High-Performance Computing at Scale with EESSI Logo

High-Performance Computing at Scale with EESSI

How Inuits is helping bring AMD ROCm support to EESSI — reducing ‘Time-to-Science’ from hours to seconds for researchers across Europe.

High-Performance Computing at Scale with EESSI

Bridging the Gap in Scientific Computing: Bringing AMD ROCm to EESSI

At Inuits, we believe that open-source infrastructure should be a bridge, not a barrier, for the scientific community. Our recent work with the European Environment for Scientific Software Installations (EESSI) highlights how we collaborate with partners like Microsoft and HPC-UGent to streamline High-Performance Computing (HPC).

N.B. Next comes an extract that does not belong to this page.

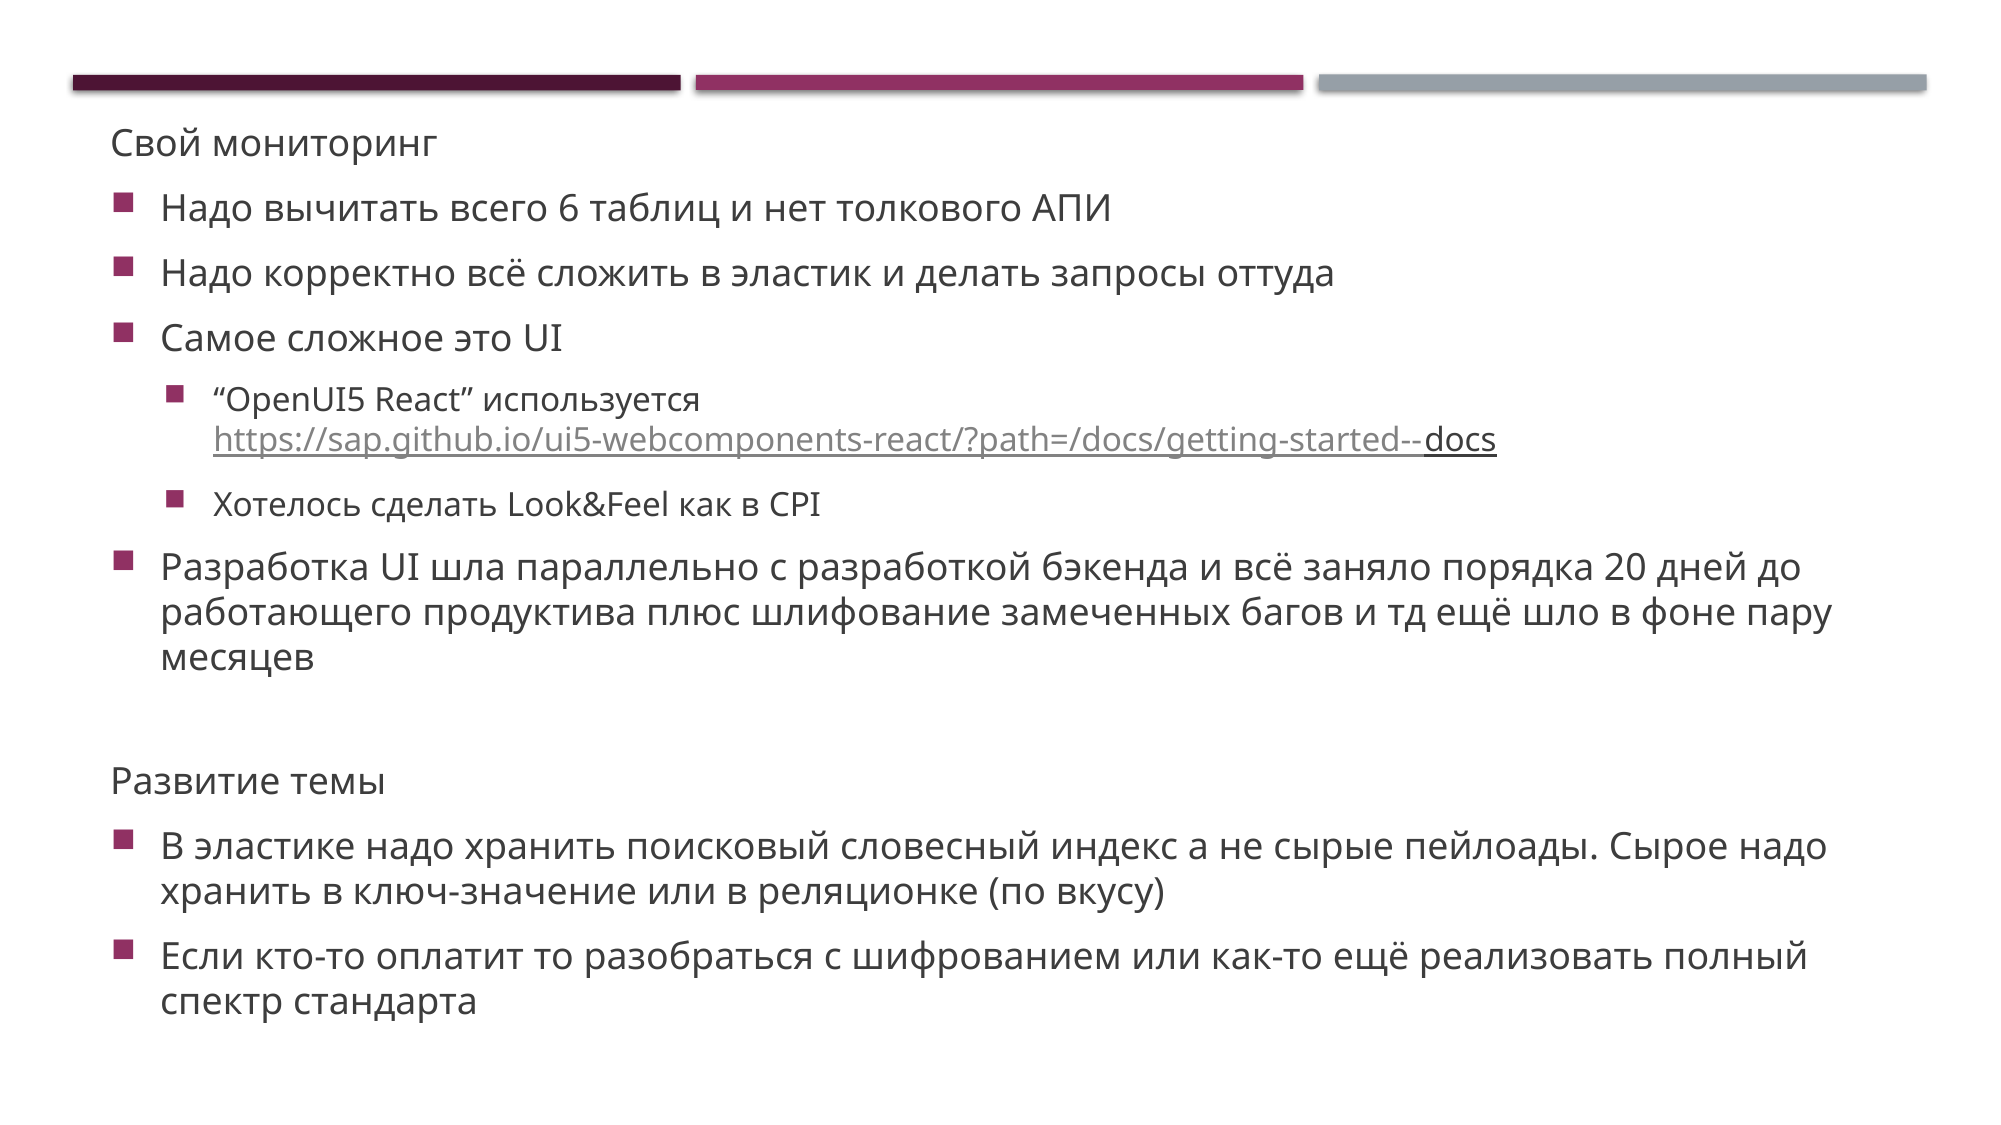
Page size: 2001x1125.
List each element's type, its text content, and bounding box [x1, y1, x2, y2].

The Challenge: Closing the “Time-to-Science” Gap

Traditionally, researchers have spent hours or even days configuring complex scientific software stacks before they could run a single simulation. Our goal within the EESSI project is to reduce this “Mean-Time-To-Science” from hours to seconds. This is particularly challenging when supporting diverse hardware, as each CPU architecture must be matched with specific GPU compute capabilities.

Our Contribution: Active Community Engagement

We don’t just implement these solutions; we are deeply involved in the underlying software ecosystem. In 2024, Inuits contributed approximately 13% of all Easyconfig Pull Requests to the EasyBuild project. Key contributors from our team managed 181 PRs and 155 PRs.

As featured speakers for EESSI, our consultants recently demonstrated how this expertise translates into practical cloud deployments.

The Solution: Standardizing GPU Support

Our team focused on making GPU-enabled software “plug-and-play” across different environments, including NVIDIA CUDA and AMD ROCm. By leveraging Azure VM snapshots, we developed a workflow that allows researchers to jump directly into their work:

  • Post-Driver Snapshots: Environments with pre-installed drivers ready for immediate use.
  • Post-CUDA Snapshots: Ready for specialized software builds.
  • Ready-to-Run Snapshots: Delivering instant science capability.

The Results: Performance at Scale

Our tests across various Azure VM types—from the NC T4 to the ND A100—confirmed that these optimized environments significantly boost research productivity.

  • Deployment Speed: We achieved a “Time-to-Science” of just 18 to 20 seconds for complex simulations.
  • Processing Power: Scientific applications like GROMACS ran 4–5× faster on GPUs, while ESPResSo saw speed increases of 10–13×.
  • Stability: Our GPU-enabled stacks provided consistent performance, even resolving stability issues sometimes found in CPU-only executions.

Looking Ahead

Following our work on the NVIDIA stack, we are now focusing on enhancing support for the AMD ROCm ecosystem. This includes mapping software dependencies and developing automated build recipes to ensure that researchers have a consistent experience regardless of their hardware choice.